## Problem
Return each line of the listing that contains the string "interpretarea", matching case exactly.

## Material for the task

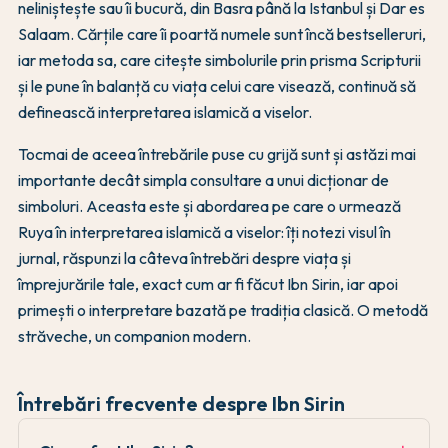
neliniștește sau îi bucură, din Basra până la Istanbul și Dar es
Salaam. Cărțile care îi poartă numele sunt încă bestselleruri,
iar metoda sa, care citește simbolurile prin prisma Scripturii
și le pune în balanță cu viața celui care visează, continuă să
definească interpretarea islamică a viselor.
Tocmai de aceea întrebările puse cu grijă sunt și astăzi mai
importante decât simpla consultare a unui dicționar de
simboluri. Aceasta este și abordarea pe care o urmează
Ruya în interpretarea islamică a viselor: îți notezi visul în
jurnal, răspunzi la câteva întrebări despre viața și
împrejurările tale, exact cum ar fi făcut Ibn Sirin, iar apoi
primești o interpretare bazată pe tradiția clasică. O metodă
străveche, un companion modern.
Întrebări frecvente despre Ibn Sirin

## Exercise result
definească interpretarea islamică a viselor.
Ruya în interpretarea islamică a viselor: îți notezi visul în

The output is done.